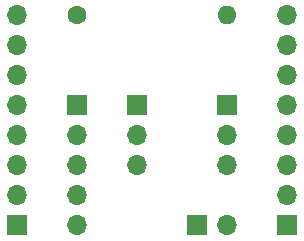
<source format=gbr>
%TF.GenerationSoftware,KiCad,Pcbnew,(5.1.10)-1*%
%TF.CreationDate,2021-09-04T16:11:19-06:00*%
%TF.ProjectId,UselessBox,5573656c-6573-4734-926f-782e6b696361,rev?*%
%TF.SameCoordinates,Original*%
%TF.FileFunction,Soldermask,Bot*%
%TF.FilePolarity,Negative*%
%FSLAX46Y46*%
G04 Gerber Fmt 4.6, Leading zero omitted, Abs format (unit mm)*
G04 Created by KiCad (PCBNEW (5.1.10)-1) date 2021-09-04 16:11:19*
%MOMM*%
%LPD*%
G01*
G04 APERTURE LIST*
%ADD10O,1.700000X1.700000*%
%ADD11R,1.700000X1.700000*%
%ADD12O,1.600000X1.600000*%
%ADD13C,1.600000*%
G04 APERTURE END LIST*
D10*
%TO.C,J6*%
X43180000Y-88900000D03*
X43180000Y-86360000D03*
X43180000Y-83820000D03*
X43180000Y-81280000D03*
D11*
X43180000Y-78740000D03*
%TD*%
D12*
%TO.C,R1*%
X55880000Y-71120000D03*
D13*
X43180000Y-71120000D03*
%TD*%
D10*
%TO.C,J5*%
X38100000Y-71120000D03*
X38100000Y-73660000D03*
X38100000Y-76200000D03*
X38100000Y-78740000D03*
X38100000Y-81280000D03*
X38100000Y-83820000D03*
X38100000Y-86360000D03*
D11*
X38100000Y-88900000D03*
%TD*%
D10*
%TO.C,J4*%
X48260000Y-83820000D03*
X48260000Y-81280000D03*
D11*
X48260000Y-78740000D03*
%TD*%
D10*
%TO.C,J3*%
X60960000Y-71120000D03*
X60960000Y-73660000D03*
X60960000Y-76200000D03*
X60960000Y-78740000D03*
X60960000Y-81280000D03*
X60960000Y-83820000D03*
X60960000Y-86360000D03*
D11*
X60960000Y-88900000D03*
%TD*%
D10*
%TO.C,J2*%
X55880000Y-83820000D03*
X55880000Y-81280000D03*
D11*
X55880000Y-78740000D03*
%TD*%
D10*
%TO.C,J1*%
X55880000Y-88900000D03*
D11*
X53340000Y-88900000D03*
%TD*%
M02*

</source>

* * * *

▶ Try it: The answer must consist of each line in the entries above that includes "format".

▶ The completed task:
<source format=gbr>
G04 Gerber Fmt 4.6, Leading zero omitted, Abs format (unit mm)*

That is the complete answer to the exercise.